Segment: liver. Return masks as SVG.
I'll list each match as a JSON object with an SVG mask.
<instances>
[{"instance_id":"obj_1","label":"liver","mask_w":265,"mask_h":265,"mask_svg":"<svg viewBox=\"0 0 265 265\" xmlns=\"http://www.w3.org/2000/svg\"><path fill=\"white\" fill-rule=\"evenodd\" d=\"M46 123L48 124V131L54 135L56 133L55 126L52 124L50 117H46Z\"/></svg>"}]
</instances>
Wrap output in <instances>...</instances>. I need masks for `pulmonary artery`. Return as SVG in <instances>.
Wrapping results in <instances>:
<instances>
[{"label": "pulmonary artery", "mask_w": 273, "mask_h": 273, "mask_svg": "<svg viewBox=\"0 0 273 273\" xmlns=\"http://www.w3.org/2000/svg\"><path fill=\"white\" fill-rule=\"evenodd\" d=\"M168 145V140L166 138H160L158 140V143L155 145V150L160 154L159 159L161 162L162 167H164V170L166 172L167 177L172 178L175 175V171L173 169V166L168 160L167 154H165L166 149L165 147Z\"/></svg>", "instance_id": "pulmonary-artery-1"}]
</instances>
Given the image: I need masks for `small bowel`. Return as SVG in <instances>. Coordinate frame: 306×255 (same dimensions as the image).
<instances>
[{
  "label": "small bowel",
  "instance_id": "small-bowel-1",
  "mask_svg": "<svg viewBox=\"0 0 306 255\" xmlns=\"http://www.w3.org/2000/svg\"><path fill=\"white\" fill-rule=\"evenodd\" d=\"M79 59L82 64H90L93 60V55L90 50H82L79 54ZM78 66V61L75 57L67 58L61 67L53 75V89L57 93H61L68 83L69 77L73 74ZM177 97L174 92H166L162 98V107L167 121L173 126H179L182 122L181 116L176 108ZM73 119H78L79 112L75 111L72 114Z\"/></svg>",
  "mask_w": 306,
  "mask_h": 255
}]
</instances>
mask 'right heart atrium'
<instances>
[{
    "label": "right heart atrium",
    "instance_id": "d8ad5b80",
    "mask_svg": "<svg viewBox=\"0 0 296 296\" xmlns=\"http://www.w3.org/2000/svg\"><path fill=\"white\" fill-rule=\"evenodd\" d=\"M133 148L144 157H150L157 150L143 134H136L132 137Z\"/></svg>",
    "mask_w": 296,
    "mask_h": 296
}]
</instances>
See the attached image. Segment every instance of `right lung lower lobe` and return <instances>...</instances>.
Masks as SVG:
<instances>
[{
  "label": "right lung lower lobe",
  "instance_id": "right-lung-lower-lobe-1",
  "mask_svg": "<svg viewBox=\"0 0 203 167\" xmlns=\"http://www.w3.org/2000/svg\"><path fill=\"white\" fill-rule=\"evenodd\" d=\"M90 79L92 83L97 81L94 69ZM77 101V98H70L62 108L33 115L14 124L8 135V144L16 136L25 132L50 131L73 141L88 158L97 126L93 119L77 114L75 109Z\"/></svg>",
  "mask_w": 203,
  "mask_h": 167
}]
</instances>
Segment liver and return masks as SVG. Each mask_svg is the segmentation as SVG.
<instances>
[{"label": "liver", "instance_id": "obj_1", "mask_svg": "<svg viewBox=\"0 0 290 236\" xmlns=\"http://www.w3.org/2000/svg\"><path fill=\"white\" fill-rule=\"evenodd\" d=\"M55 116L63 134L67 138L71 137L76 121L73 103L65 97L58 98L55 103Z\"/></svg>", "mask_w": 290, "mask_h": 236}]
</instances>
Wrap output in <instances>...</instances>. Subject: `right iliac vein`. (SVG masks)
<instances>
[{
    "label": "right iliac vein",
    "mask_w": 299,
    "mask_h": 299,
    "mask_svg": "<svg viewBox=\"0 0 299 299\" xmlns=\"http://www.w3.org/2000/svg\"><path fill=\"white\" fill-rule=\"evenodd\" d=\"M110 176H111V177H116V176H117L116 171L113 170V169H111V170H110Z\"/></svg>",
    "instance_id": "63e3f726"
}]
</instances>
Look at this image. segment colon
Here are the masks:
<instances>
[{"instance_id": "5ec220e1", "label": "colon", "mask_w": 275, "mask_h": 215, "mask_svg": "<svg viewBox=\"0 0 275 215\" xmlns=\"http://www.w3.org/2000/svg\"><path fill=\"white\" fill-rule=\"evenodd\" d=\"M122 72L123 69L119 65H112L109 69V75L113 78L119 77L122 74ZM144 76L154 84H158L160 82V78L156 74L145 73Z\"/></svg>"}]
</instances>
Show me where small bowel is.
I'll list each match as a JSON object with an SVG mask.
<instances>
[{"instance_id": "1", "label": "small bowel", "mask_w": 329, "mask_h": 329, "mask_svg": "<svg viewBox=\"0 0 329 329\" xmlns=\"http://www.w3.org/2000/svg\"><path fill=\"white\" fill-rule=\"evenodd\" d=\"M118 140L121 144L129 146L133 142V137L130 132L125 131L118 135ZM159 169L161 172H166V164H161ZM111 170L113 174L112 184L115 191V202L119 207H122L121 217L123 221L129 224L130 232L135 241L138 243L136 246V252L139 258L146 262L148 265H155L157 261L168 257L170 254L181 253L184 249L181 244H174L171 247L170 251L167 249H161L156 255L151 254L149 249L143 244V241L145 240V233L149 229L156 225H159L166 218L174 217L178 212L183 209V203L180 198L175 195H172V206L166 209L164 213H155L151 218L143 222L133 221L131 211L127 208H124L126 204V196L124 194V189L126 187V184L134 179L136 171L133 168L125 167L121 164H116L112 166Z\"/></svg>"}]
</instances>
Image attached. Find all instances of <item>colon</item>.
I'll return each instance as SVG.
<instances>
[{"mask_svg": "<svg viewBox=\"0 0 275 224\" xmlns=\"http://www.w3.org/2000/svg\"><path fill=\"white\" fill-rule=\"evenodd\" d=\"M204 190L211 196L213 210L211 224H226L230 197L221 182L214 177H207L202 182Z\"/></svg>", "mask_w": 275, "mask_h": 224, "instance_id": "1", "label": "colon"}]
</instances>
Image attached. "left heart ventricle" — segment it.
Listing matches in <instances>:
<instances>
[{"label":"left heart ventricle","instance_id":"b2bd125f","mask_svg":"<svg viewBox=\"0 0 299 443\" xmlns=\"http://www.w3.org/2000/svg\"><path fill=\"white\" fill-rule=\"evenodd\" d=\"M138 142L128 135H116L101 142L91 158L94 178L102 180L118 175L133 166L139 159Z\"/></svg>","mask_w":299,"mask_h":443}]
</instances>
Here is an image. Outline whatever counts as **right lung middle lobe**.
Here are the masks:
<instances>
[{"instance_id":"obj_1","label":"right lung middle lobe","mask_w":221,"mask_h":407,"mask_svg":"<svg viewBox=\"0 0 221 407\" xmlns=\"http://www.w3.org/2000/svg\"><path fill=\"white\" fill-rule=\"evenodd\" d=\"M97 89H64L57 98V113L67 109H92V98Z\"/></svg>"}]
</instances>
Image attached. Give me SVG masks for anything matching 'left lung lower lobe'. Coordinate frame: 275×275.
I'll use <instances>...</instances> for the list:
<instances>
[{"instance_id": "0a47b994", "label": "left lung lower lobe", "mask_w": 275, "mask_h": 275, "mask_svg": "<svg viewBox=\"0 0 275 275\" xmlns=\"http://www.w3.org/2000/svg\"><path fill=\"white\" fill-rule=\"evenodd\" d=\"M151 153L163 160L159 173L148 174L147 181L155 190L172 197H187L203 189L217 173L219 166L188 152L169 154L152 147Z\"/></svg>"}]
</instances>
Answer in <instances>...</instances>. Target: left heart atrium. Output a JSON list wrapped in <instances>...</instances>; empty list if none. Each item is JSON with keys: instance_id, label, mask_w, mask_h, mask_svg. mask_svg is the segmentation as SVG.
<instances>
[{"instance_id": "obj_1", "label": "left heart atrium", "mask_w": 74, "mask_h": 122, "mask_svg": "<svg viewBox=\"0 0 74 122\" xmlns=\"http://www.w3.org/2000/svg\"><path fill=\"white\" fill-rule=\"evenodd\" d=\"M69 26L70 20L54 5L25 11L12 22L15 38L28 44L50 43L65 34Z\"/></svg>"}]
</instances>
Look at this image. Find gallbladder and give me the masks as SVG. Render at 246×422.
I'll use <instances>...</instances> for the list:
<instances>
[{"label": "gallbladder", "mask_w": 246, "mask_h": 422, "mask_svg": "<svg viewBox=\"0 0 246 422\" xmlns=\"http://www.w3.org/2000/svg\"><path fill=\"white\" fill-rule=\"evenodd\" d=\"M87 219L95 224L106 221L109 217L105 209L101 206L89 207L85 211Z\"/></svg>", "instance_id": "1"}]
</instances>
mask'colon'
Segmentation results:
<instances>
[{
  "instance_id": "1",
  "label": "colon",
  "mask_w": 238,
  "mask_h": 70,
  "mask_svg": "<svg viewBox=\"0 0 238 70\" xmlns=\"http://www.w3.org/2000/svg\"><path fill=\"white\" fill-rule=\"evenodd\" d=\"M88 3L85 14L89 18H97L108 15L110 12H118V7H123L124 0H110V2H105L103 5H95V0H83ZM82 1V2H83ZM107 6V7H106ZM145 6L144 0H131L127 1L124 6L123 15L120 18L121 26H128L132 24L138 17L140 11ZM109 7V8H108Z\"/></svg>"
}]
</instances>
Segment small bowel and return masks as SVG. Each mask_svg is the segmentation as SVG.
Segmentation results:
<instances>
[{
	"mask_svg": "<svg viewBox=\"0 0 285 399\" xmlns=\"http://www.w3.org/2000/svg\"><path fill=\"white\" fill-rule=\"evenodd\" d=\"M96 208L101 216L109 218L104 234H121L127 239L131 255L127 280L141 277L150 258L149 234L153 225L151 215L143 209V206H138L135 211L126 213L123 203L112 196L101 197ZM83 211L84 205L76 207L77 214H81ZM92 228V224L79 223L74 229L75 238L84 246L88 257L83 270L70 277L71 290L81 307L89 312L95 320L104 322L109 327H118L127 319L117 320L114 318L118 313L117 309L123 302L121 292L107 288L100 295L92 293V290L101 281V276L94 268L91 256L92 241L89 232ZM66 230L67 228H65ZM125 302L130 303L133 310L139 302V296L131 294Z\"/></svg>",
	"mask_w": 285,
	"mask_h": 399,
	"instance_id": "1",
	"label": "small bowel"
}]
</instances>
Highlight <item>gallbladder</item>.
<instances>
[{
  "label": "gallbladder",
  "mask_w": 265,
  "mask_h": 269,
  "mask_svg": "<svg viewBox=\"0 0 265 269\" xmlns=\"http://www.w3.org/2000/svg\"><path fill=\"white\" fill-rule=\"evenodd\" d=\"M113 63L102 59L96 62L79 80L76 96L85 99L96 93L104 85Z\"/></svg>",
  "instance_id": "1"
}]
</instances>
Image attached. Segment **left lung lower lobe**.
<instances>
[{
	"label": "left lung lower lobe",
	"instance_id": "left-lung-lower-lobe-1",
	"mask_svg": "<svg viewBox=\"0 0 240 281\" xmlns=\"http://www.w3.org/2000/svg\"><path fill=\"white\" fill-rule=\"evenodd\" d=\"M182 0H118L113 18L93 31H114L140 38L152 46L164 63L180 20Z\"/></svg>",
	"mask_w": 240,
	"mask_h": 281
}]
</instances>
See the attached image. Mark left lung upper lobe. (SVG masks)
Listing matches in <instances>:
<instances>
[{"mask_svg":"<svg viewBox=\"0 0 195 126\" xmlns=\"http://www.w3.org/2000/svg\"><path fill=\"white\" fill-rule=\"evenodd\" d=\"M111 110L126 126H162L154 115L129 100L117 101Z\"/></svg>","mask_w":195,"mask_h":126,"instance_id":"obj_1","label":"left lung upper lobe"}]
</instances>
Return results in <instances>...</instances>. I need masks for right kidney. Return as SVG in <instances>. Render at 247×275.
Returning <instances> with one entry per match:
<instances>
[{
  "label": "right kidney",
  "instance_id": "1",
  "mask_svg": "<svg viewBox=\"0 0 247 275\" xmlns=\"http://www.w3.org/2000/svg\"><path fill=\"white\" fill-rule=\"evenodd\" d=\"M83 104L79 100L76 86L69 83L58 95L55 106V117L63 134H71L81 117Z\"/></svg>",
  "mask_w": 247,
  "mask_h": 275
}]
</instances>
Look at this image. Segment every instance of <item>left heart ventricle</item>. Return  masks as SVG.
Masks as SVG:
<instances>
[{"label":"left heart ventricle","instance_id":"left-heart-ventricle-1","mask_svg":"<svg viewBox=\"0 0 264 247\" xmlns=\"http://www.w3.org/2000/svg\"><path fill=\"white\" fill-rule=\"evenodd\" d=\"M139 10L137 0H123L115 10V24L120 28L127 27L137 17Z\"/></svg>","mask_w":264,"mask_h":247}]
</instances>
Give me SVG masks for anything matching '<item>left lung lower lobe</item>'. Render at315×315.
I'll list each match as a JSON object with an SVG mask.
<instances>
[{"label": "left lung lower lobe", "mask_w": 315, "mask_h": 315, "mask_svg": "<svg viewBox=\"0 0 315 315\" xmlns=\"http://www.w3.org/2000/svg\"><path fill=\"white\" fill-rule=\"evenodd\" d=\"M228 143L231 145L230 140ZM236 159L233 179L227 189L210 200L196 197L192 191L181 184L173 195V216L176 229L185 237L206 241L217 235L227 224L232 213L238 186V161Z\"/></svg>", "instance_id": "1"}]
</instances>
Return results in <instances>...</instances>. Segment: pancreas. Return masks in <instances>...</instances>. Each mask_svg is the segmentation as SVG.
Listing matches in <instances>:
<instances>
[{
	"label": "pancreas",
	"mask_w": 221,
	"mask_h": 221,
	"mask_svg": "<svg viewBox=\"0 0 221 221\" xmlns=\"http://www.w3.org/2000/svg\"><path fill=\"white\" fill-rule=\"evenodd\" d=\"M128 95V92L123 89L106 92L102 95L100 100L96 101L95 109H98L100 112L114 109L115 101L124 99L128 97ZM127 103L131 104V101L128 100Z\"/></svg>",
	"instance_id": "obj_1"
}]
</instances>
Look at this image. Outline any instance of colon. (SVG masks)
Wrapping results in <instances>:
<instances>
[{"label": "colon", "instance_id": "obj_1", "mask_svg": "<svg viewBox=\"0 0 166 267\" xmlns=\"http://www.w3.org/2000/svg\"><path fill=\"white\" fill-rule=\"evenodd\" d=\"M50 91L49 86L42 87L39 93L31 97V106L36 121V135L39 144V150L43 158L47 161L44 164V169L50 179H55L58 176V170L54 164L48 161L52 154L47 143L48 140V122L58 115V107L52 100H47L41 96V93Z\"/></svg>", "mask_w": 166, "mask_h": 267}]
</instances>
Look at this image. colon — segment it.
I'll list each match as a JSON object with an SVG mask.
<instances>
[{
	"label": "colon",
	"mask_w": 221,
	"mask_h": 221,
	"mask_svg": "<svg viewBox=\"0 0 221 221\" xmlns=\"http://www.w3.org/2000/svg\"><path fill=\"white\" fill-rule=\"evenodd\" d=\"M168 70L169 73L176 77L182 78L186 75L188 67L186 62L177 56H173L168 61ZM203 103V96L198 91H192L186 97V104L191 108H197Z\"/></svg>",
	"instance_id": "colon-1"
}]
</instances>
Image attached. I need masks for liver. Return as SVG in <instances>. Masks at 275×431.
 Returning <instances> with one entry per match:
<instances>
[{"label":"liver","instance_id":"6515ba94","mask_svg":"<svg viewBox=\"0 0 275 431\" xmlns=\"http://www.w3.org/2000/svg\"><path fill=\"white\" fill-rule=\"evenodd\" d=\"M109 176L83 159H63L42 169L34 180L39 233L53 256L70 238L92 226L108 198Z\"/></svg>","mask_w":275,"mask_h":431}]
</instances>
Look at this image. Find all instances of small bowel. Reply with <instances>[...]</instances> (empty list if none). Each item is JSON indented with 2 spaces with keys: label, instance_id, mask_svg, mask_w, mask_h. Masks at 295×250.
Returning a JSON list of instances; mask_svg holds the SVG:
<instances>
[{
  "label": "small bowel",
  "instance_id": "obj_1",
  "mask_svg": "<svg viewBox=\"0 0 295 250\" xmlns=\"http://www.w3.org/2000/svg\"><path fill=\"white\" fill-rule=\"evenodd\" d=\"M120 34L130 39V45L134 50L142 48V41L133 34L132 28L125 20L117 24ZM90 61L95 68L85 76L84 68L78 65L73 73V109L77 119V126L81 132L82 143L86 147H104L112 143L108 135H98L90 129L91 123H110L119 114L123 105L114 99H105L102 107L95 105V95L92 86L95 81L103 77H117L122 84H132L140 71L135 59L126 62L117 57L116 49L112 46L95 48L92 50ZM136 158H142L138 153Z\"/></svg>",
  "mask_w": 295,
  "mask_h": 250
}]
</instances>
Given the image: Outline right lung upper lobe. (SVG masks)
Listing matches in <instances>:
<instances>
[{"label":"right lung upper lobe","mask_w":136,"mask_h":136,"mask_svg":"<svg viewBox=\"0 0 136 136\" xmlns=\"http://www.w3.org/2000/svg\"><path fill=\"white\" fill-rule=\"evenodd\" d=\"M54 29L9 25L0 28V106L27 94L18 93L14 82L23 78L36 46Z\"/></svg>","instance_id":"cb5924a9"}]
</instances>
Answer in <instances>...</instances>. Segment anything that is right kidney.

--------------------------------

ISTRUZIONI ▸ Individua nelle voci qui sopra ogni riga che contiene la stringa "Render" e ricopiala per intero.

RISULTATO ▸
Look at this image. Find gallbladder and give me the masks as SVG. Render at 246×422.
Return results in <instances>...</instances>. I need masks for right kidney. Return as SVG in <instances>. Render at 247×275.
Give me SVG masks for anything matching '<item>left lung lower lobe</item>'. Render at315×315.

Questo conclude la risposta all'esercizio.